## DIRECTIONS
[a] Rewrite the paragraph in the forum thread that begins "The client is quite large" as a short bulleted list that keeps its main facts.
[b] According to the forum thread, what does Natobasso say the client should be told?

## EXERCISE PASSAGE
◆ ◆ ◆ ◆

You know, it's the "dull work" that pays the bills&#8230;  You could even hire a junior designer or intern to do the work and in return that designer gets valuable job experience.

Otherwise you're hiring a much more expensive data specialist to program a solution for you that you then have to test and troubleshoot&#8230;


----------



## wicky (Mar 6, 2006)

Natobasso said:
			
		

> You know, it's the "dull work" that pays the bills



Too true!! Unfortunately.




			
				Natobasso said:
			
		

> You could even hire a junior designer or intern to do the work and in return that designer gets valuable job experience.
> 
> Otherwise you're hiring a much more expensive data specialist to program a solution for you that you then have to test and troubleshoot



The client is quite large (and growing), and we have already hired a full time junior to do most of the monkey work. The only reason I'm going down this route is because the client has specifically asked for it, and hating to be defeated I wondered if it was possible.

Cheers


----------



## Natobasso (Mar 6, 2006)

No need to feel defeated. Just tell them it can be done if they want to pay for the programming/set-up work. Then, if they want to do this themselves they then have to monitor it. Are they prepared for that cost?


----------



## wicky (Mar 6, 2006)

Natobasso said:
			
		

> Are they prepared for that cost?



Only one way to find out, right? Cheers


----------

◆ ◆ ◆ ◆

## EXTRACTED MATERIAL
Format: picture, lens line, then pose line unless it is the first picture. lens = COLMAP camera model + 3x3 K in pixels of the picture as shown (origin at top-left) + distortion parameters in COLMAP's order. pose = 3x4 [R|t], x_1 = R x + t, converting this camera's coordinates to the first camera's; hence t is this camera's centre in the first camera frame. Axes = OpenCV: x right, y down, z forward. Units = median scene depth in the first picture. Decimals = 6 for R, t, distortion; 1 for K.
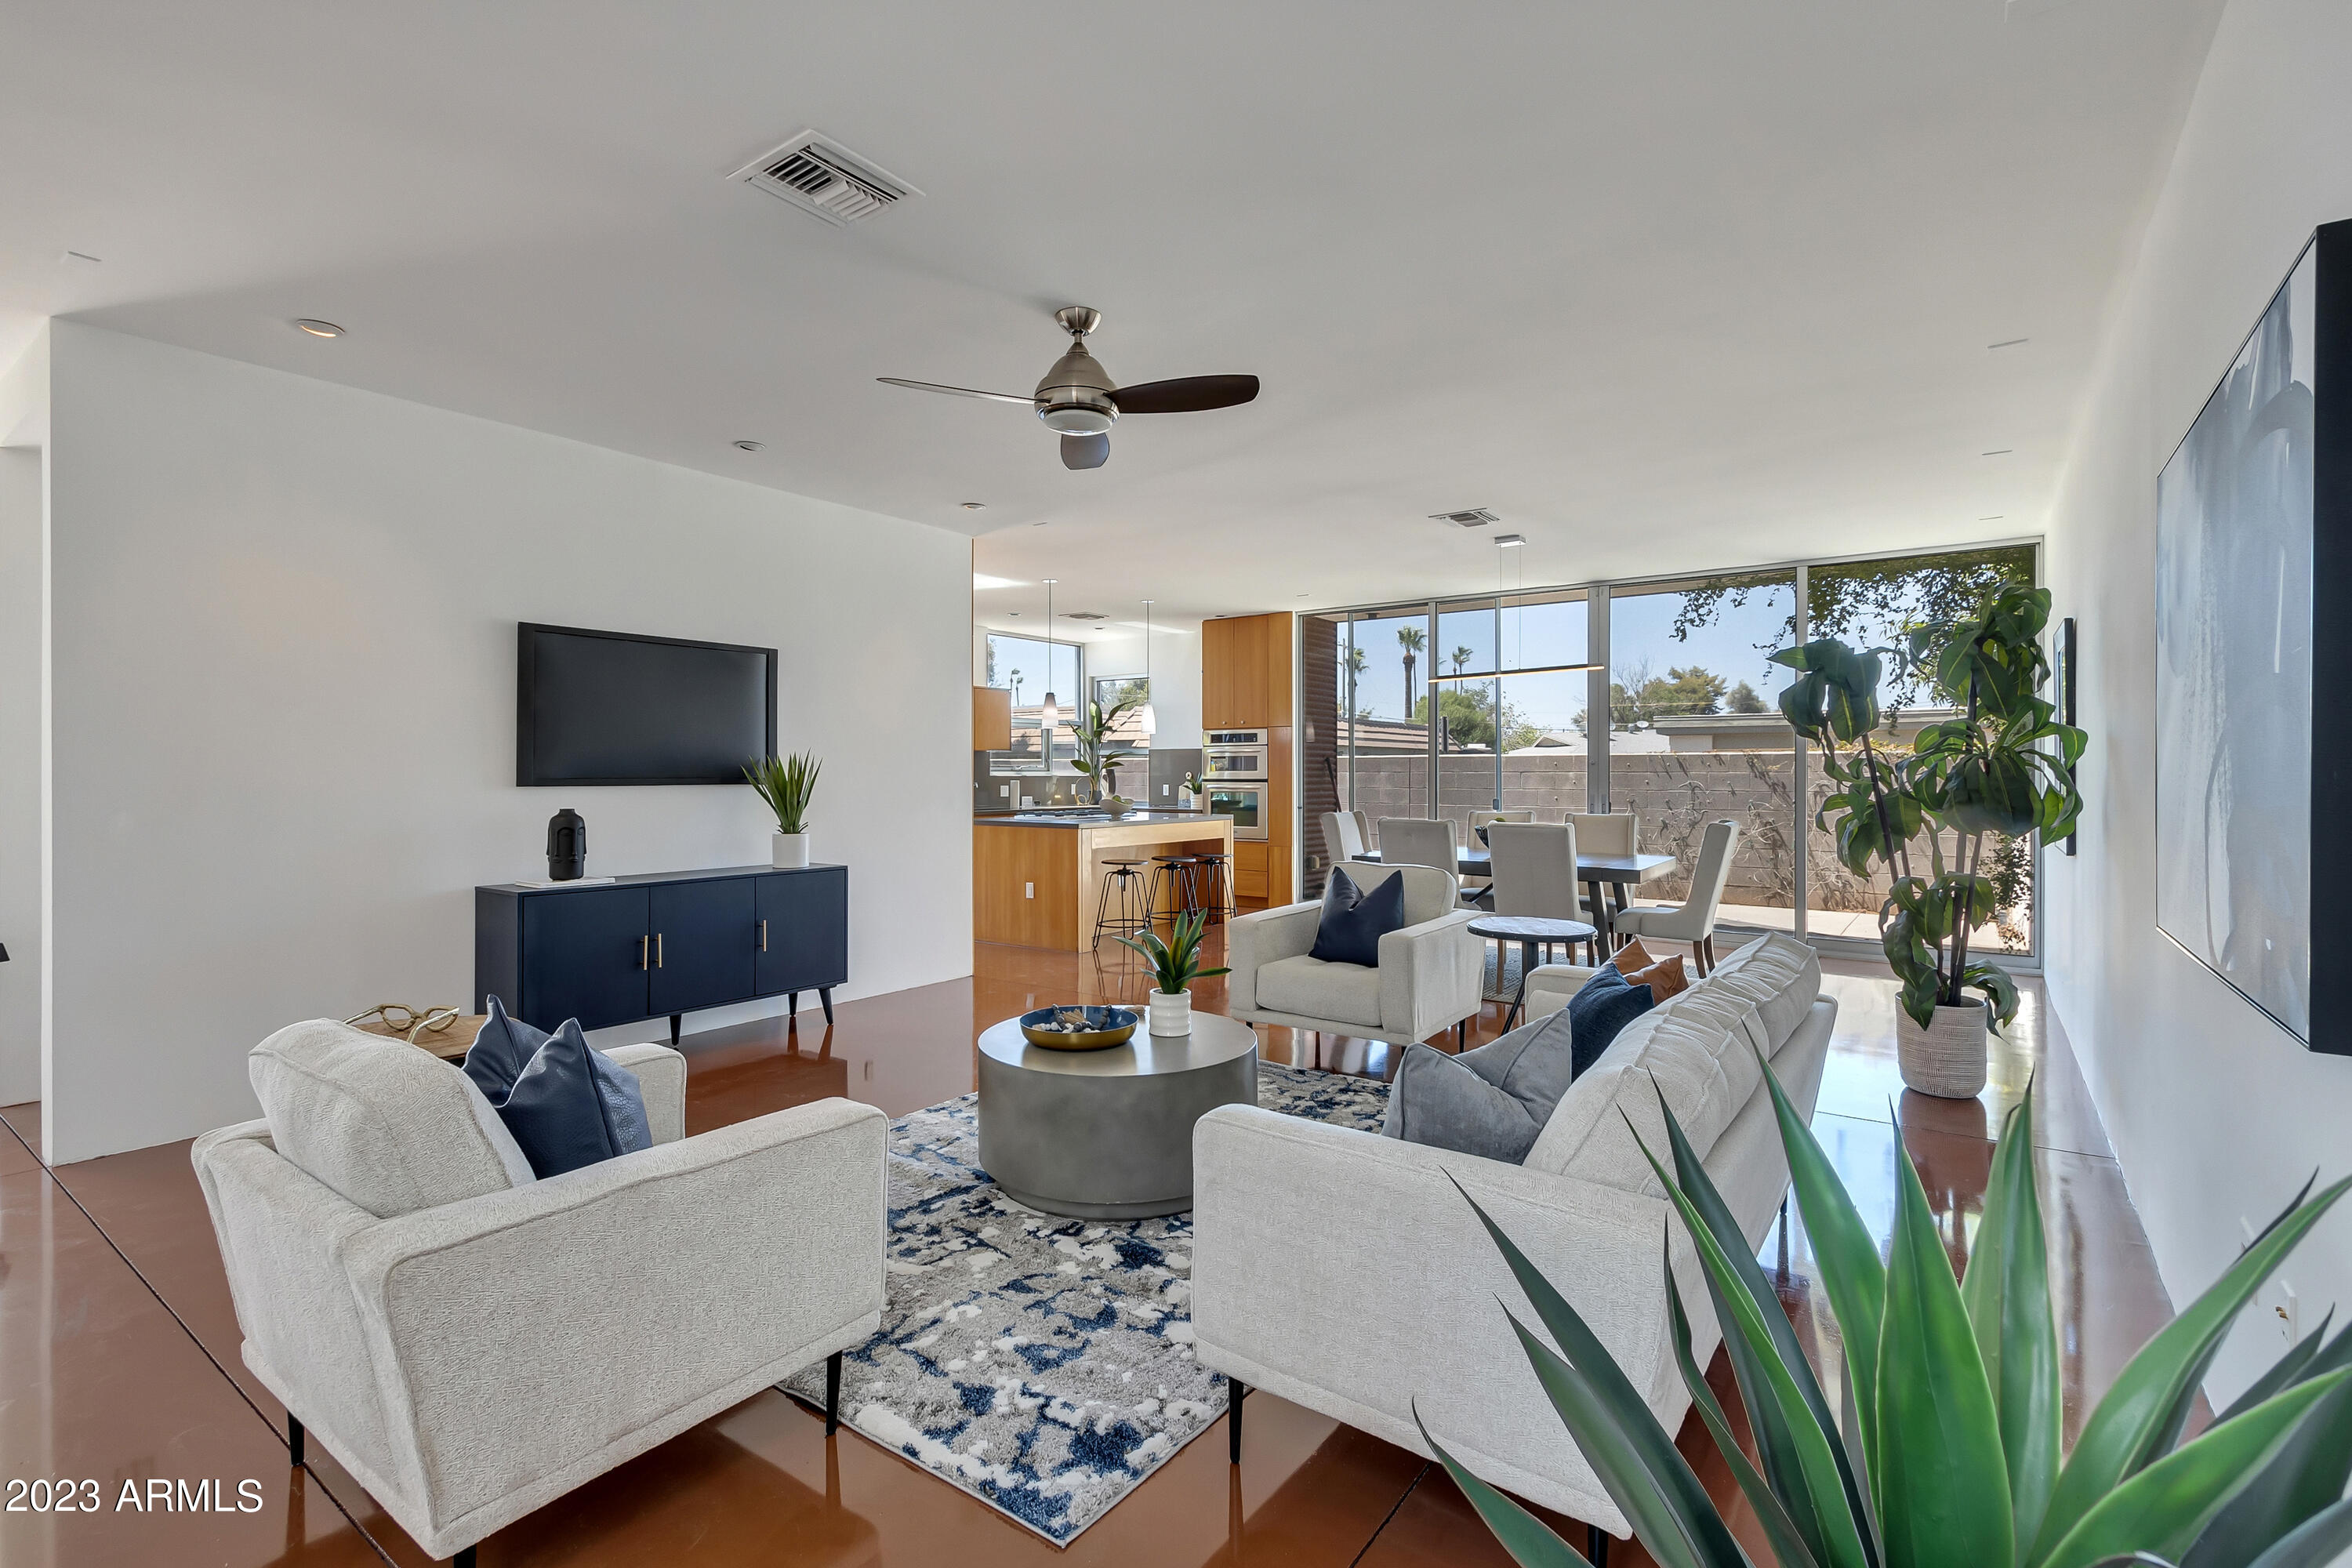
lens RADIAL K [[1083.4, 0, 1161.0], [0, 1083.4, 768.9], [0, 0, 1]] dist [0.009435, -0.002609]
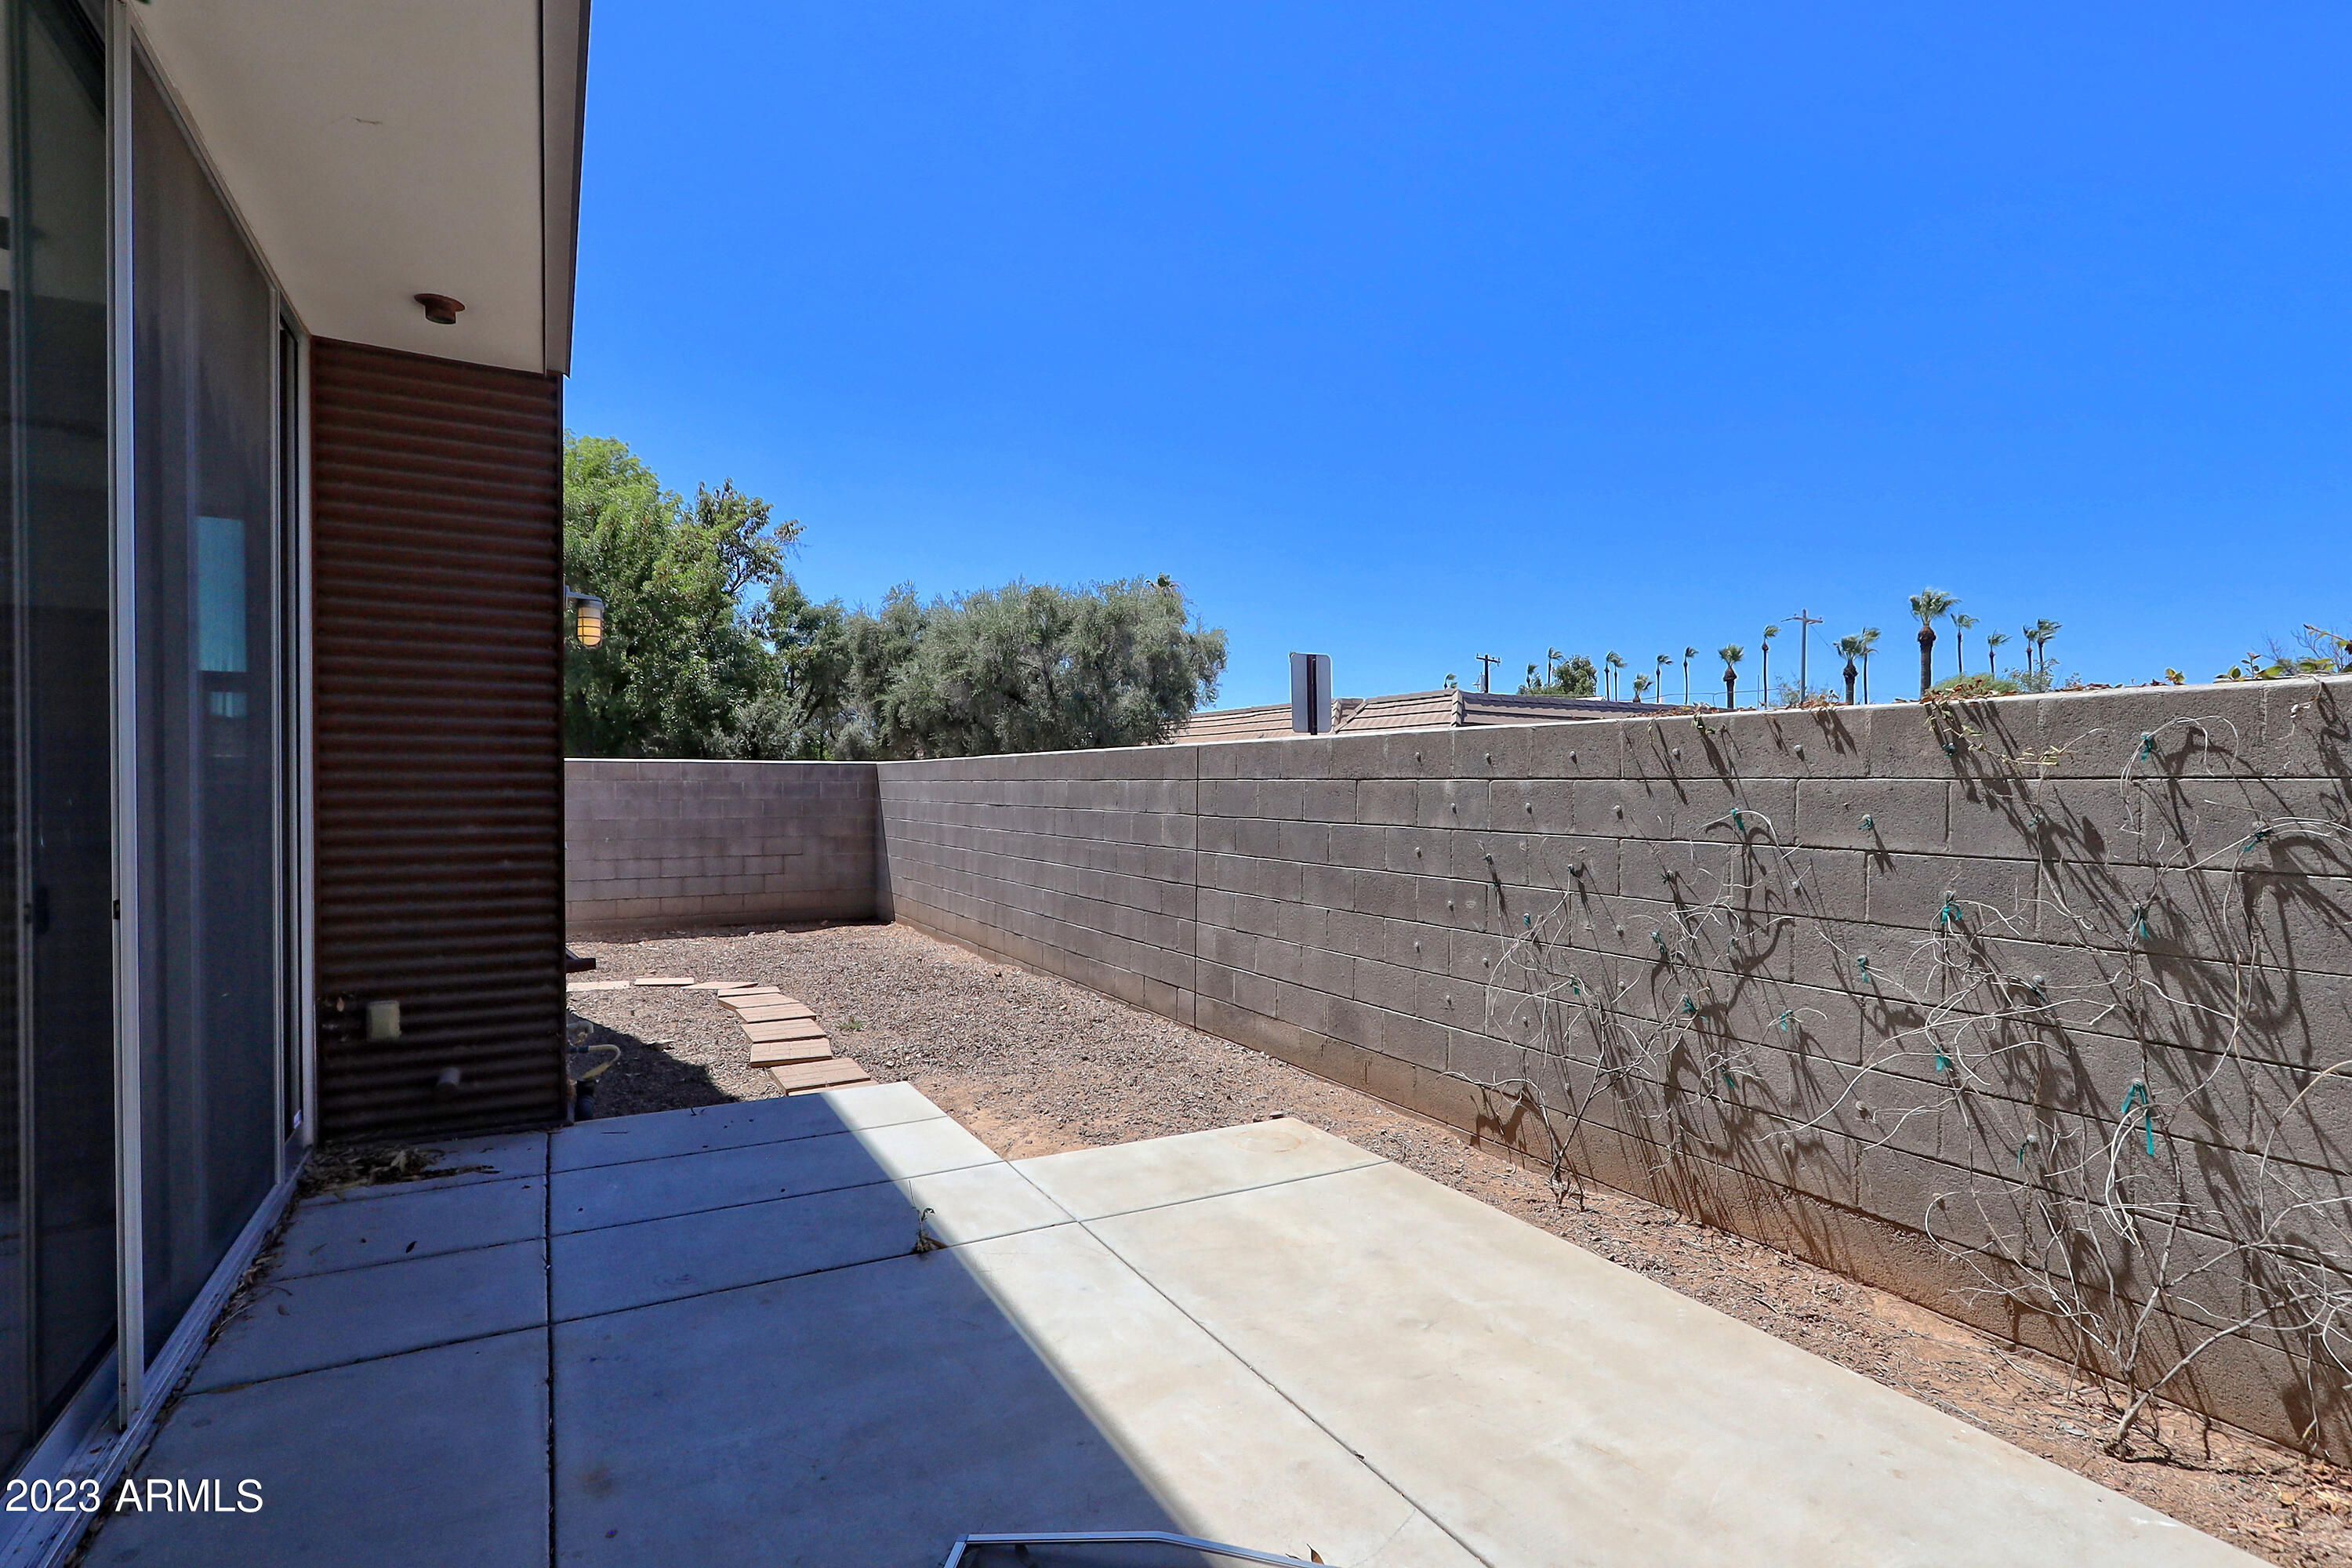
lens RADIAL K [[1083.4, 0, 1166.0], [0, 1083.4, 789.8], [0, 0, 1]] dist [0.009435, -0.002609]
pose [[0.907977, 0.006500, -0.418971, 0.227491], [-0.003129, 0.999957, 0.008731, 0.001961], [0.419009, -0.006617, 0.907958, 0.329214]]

◆ ◆ ◆ ◆

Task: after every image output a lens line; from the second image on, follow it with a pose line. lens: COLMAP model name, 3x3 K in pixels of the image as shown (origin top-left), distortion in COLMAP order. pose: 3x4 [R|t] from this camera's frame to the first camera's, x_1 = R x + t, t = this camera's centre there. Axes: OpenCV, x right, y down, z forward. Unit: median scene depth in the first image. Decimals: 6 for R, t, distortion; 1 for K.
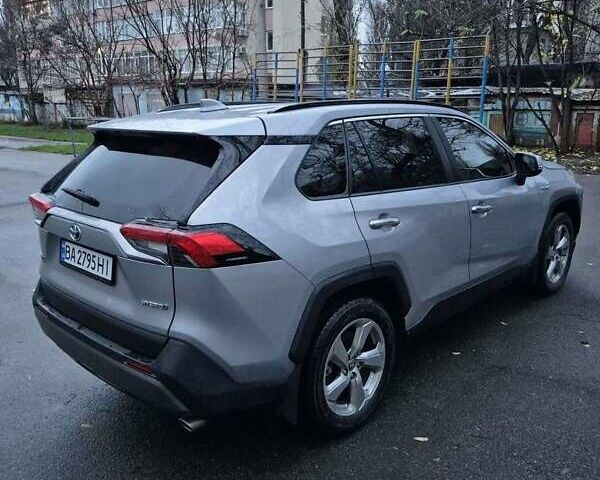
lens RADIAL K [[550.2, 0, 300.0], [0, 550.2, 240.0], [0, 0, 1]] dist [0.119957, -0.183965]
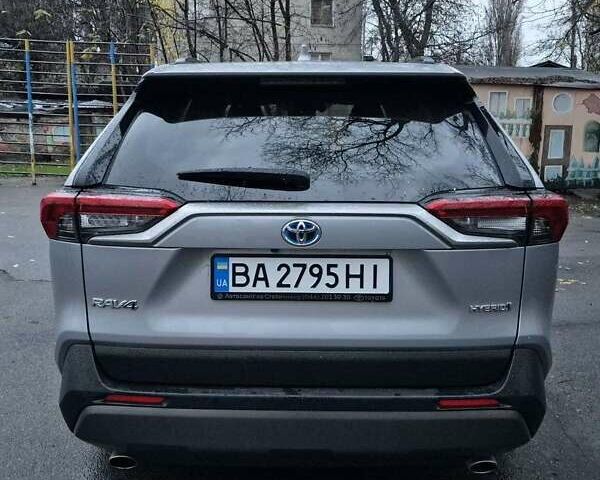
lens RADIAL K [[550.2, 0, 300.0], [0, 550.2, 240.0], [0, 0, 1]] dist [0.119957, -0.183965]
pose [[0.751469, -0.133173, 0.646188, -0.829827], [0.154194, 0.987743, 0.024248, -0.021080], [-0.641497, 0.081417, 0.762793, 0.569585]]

◆ ◆ ◆ ◆

## WRITTEN ANSWERS
[a]
- The client is quite large and growing.
- A full-time junior has already been hired to do most of the monkey work.
- This route is being pursued only because the client specifically asked for it.
- The poster hates to be defeated and wondered whether it was possible.

[b] The client should be told that it can be done if they want to pay for the programming/set-up work.